Chief Executive Nils Smedegaard Andersen said consolidation within the shipping industry, which is largely operated by state- or billionaire-owned companies, would be natural during the slump.

“We have for several years expected consolidation. It has not happened but it would be a natural thing since many players are loss-making,” he said during a conference call.

The industry is awash with consolidation talk. Shares in China’s Cosco have been suspended since 10 August and industry insiders expect its container shipping unit to merge with China Shipping Container Lines (CSCL) to create the fourth largest shipping company in the world.

Maersk Line slashes costs, jobs as Asia-Europe trade weakens

Reuters: Maersk Line, the world’s largest container shipping company, said last week it will slash costs, cut staff by almost a fifth and pull out of vessel orders as trade along the busiest routes in the world, from Asia to Europe, slows down.

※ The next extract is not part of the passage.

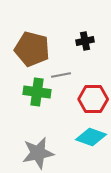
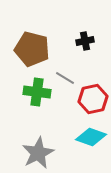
gray line: moved 4 px right, 3 px down; rotated 42 degrees clockwise
red hexagon: rotated 12 degrees counterclockwise
gray star: rotated 16 degrees counterclockwise
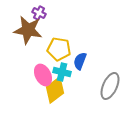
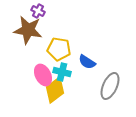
purple cross: moved 1 px left, 2 px up
blue semicircle: moved 7 px right, 1 px down; rotated 78 degrees counterclockwise
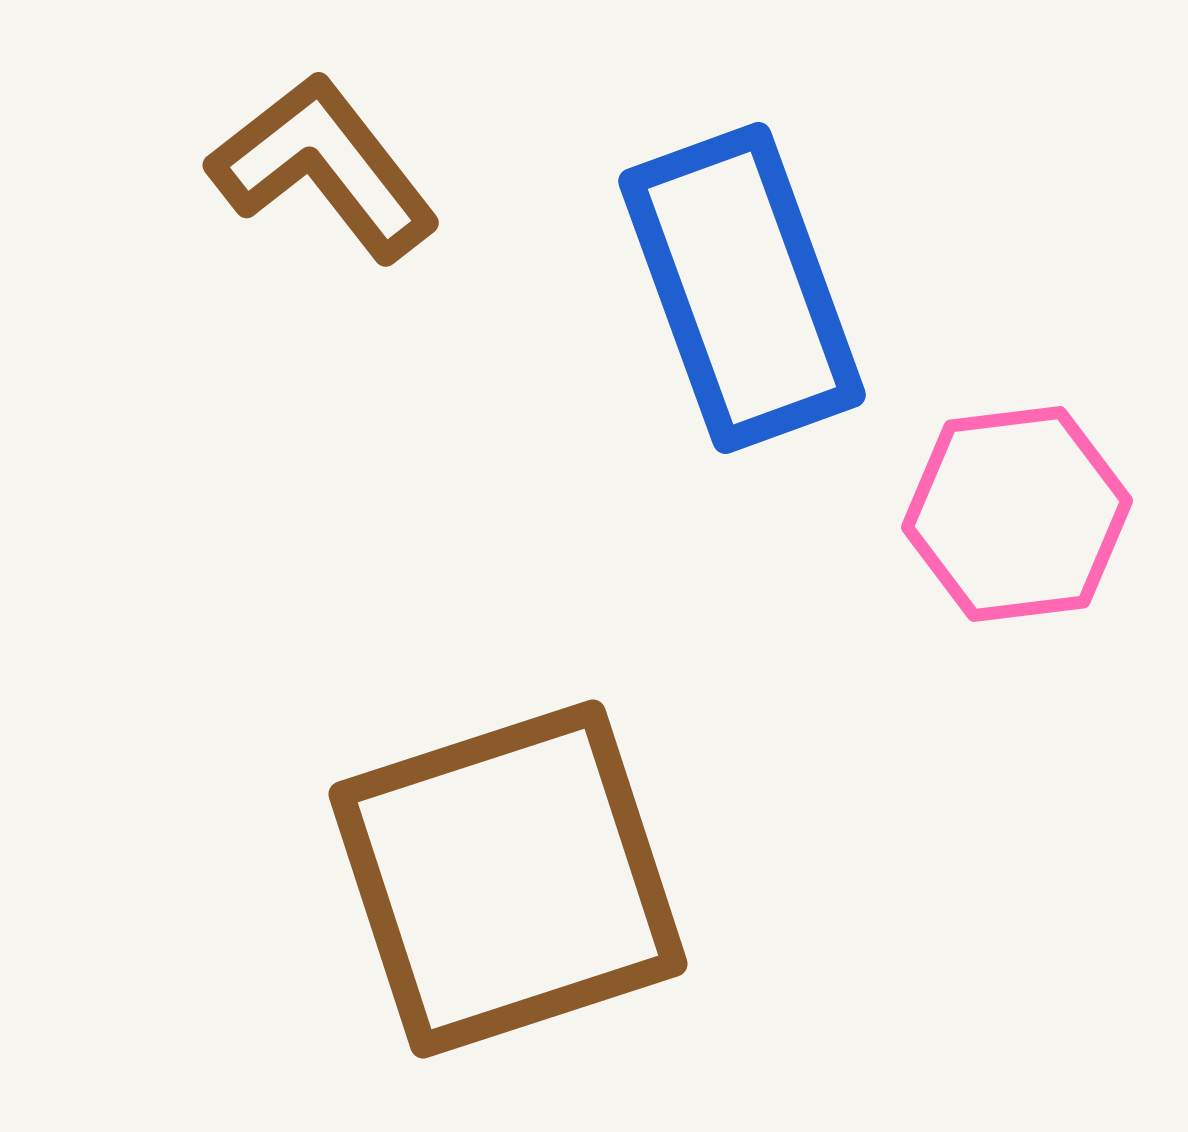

The business, part of the A.P. Moller-Maersk conglomerate , is a bellwether for global trade and the shipping industry, which is run mainly by unlisted companies not required to make their assessments or financial circumstances public.

The plans come two weeks after A.P. Moller-Maersk cut its 2015 profit forecast by 15%, blaming a slowdown in the container shipping market.

“A number of markets have disappointed with a lot weaker demand than expected this year,” Maersk Line Chief Executive Soren Skou told reporters on a conference call.

“And it’s first of all Asia to Europe, which has had negative growth. Europeans have been importing less this year from Asia than last year and that was frankly a surprise.”

Raw material trade routes, such as West Africa and the east coast of Latin America, had also slowed, Skou said, because “what went up with China, went down with China,” Skou said.

China’s factory activity fell for an eighth straight month in October, a private survey showed on Monday, pointing to continued sluggishness in the world’s second-largest economy.

The cost of transporting a container has slumped this year compared to already weak previous years due to overcapacity in the shipping market as trade volumes failed to recover from the 2008 financial crisis.

Weekly freight spot rates on Asia to Europe routes have been languishing below $ 1,000 per 20-foot container, according to the Shanghai Containerised Freight Index, spending all but five weeks of the year at or below levels deemed profitable.

Shipowners ‘digging their graves’

Maersk Line said it would save $ 250 million in the coming two years and reduce its workforce by 17% or 4,000 people, mainly through attrition. 

The company, with a fleet of 600 ships, ordered 27 new vessels this year, including 11 of its flagship Triple E mega-vessels that can carry about 20,000 20-foot containers, with an option to order eight more.

Now it says it will not exercise the options, including on six of the largest ships. The orders would have gone to Korea’s Daewoo Shipbuilding and Marine Engineering Co and China’s Cosco.

Overcapacity has long been a problem in the industry and has been exacerbated by companies ordering new mega-vessels, rushing to place orders before new environmental regulations take effect next year, said Jan Tiedemann, an analyst with shipping consultancy Alphaliner.

“Shipping companies definitely ordered too much because they tried to get these ships with a Tier II compliance,” Tiedemann said, referring to the new international regulations aimed at cutting nitrogen oxide emissions.

“What happens now is some who optimistically have done that are getting cold feet. They thought maybe we can get away with it – the ships will be delivered in 2017, the market would have recovered by then and now they say, ‘we’re digging our own grave’.” Maersk Line said it had not gone on a buying spree to avoid the regulations, noting its previous order for new ships was in 2011.